* [To do]
Copy every record verbatim but exclude the pictures.

* [Provided information]

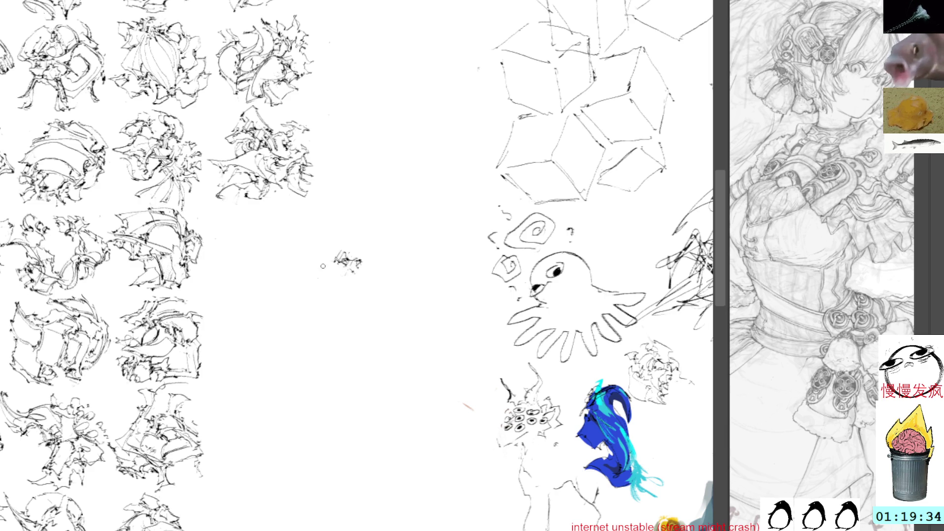
mouse_move(332, 257)
left_mouse_down()
mouse_move(302, 287)
mouse_move(310, 296)
mouse_move(338, 259)
mouse_move(319, 301)
left_mouse_up()
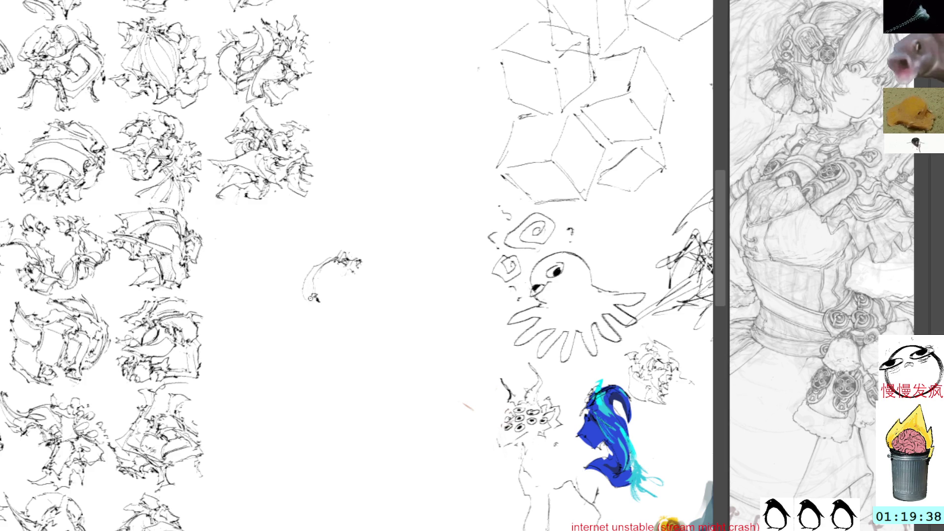
mouse_move(309, 285)
left_mouse_down()
mouse_move(317, 322)
mouse_move(330, 284)
left_mouse_up()
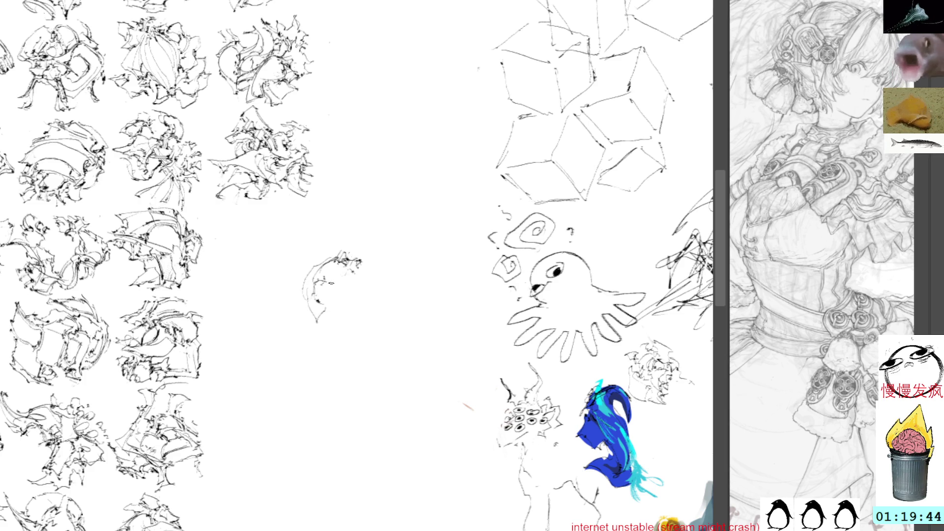
mouse_move(324, 284)
left_mouse_down()
mouse_move(340, 293)
mouse_move(327, 294)
mouse_move(346, 297)
mouse_move(341, 278)
mouse_move(346, 286)
left_mouse_up()
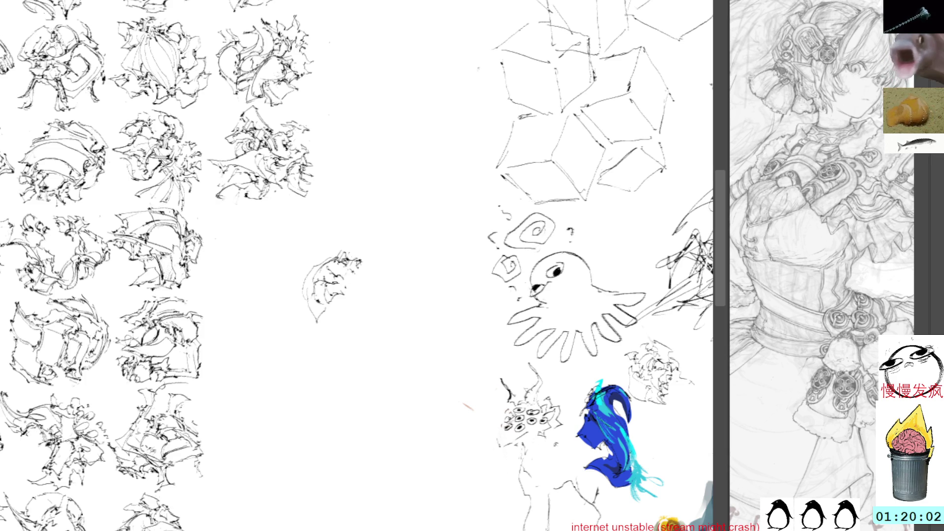
mouse_move(342, 299)
left_mouse_down()
mouse_move(331, 316)
mouse_move(370, 282)
mouse_move(370, 316)
left_mouse_up()
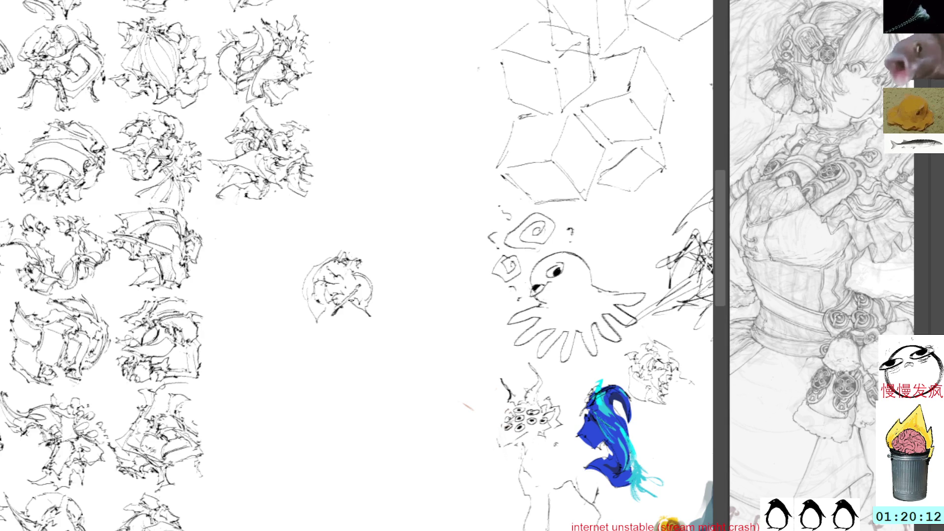
- Remove a stray diagonal stroke and add strokes along the sketch's right edge and top
key("ctrl+z")
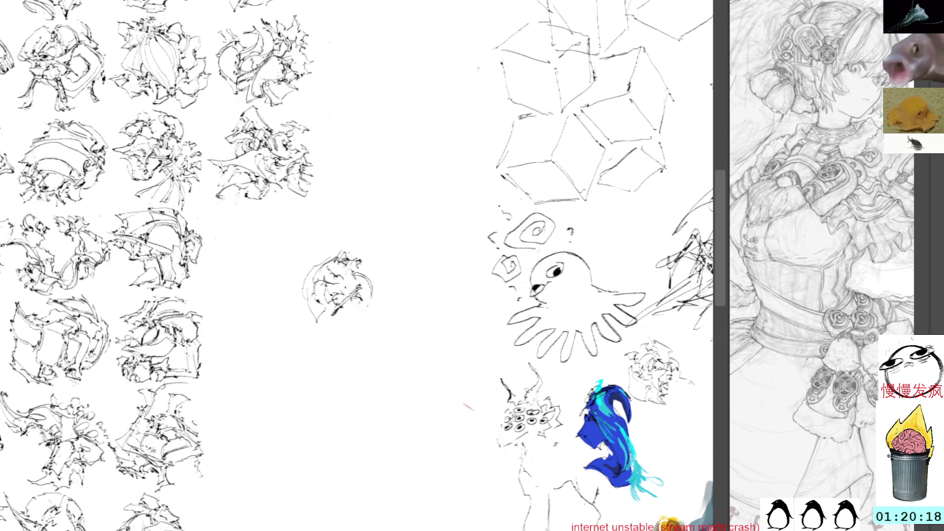
mouse_move(372, 303)
left_mouse_down()
mouse_move(382, 316)
mouse_move(380, 299)
left_mouse_up()
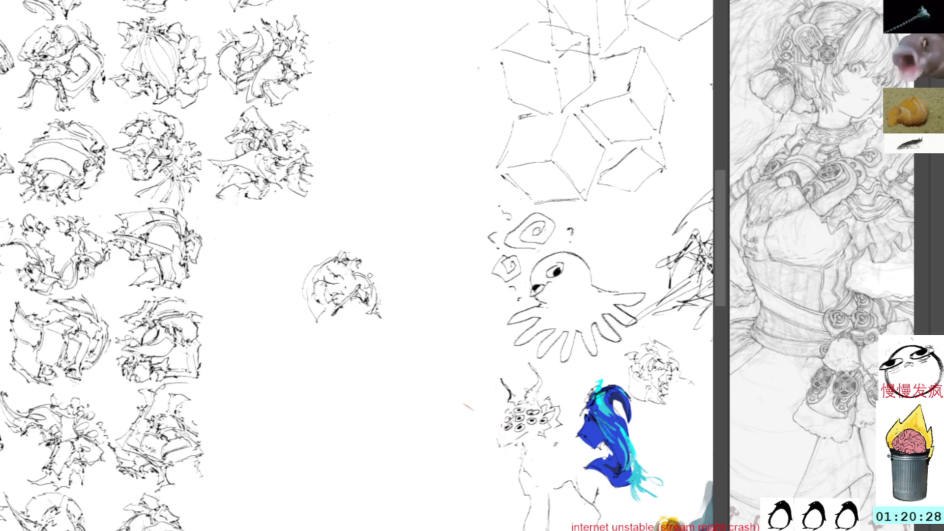
mouse_move(380, 277)
left_mouse_down()
mouse_move(378, 312)
mouse_move(368, 270)
mouse_move(355, 267)
mouse_move(375, 279)
left_mouse_up()
mouse_move(347, 248)
left_mouse_down()
mouse_move(360, 250)
mouse_move(351, 259)
mouse_move(362, 250)
mouse_move(376, 257)
left_mouse_up()
left_click_drag(366, 259, 376, 267)
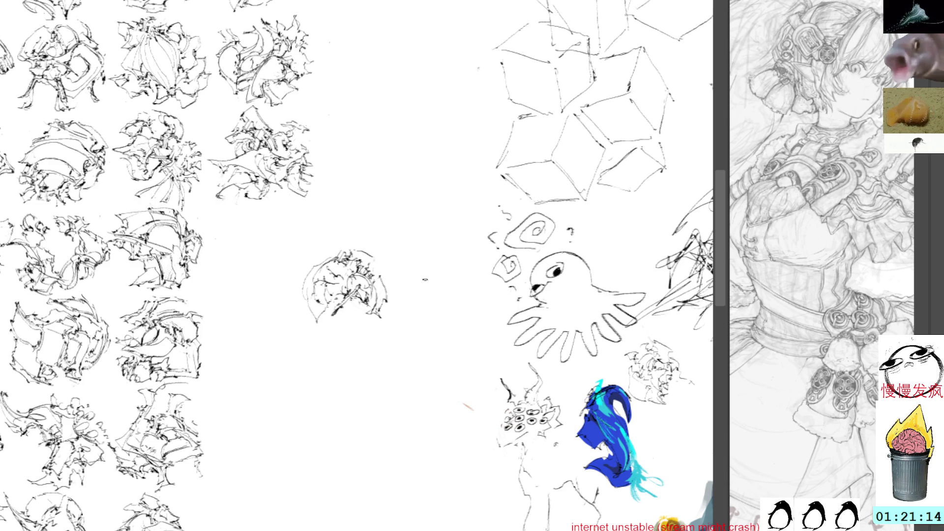
key("ctrl+t")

* [Solution]
mouse_move(332, 257)
left_mouse_down()
mouse_move(302, 287)
mouse_move(310, 296)
mouse_move(338, 259)
mouse_move(319, 301)
left_mouse_up()
mouse_move(309, 285)
left_mouse_down()
mouse_move(317, 322)
mouse_move(330, 284)
left_mouse_up()
mouse_move(324, 284)
left_mouse_down()
mouse_move(340, 293)
mouse_move(327, 294)
mouse_move(346, 297)
mouse_move(341, 278)
mouse_move(346, 286)
left_mouse_up()
mouse_move(342, 299)
left_mouse_down()
mouse_move(331, 316)
mouse_move(370, 282)
mouse_move(370, 316)
left_mouse_up()
- Remove a stray diagonal stroke and add strokes along the sketch's right edge and top
key("ctrl+z")
mouse_move(372, 303)
left_mouse_down()
mouse_move(382, 316)
mouse_move(380, 299)
left_mouse_up()
mouse_move(380, 277)
left_mouse_down()
mouse_move(378, 312)
mouse_move(368, 270)
mouse_move(355, 267)
mouse_move(375, 279)
left_mouse_up()
mouse_move(347, 248)
left_mouse_down()
mouse_move(360, 250)
mouse_move(351, 259)
mouse_move(362, 250)
mouse_move(376, 257)
left_mouse_up()
left_click_drag(366, 259, 376, 267)
key("ctrl+t")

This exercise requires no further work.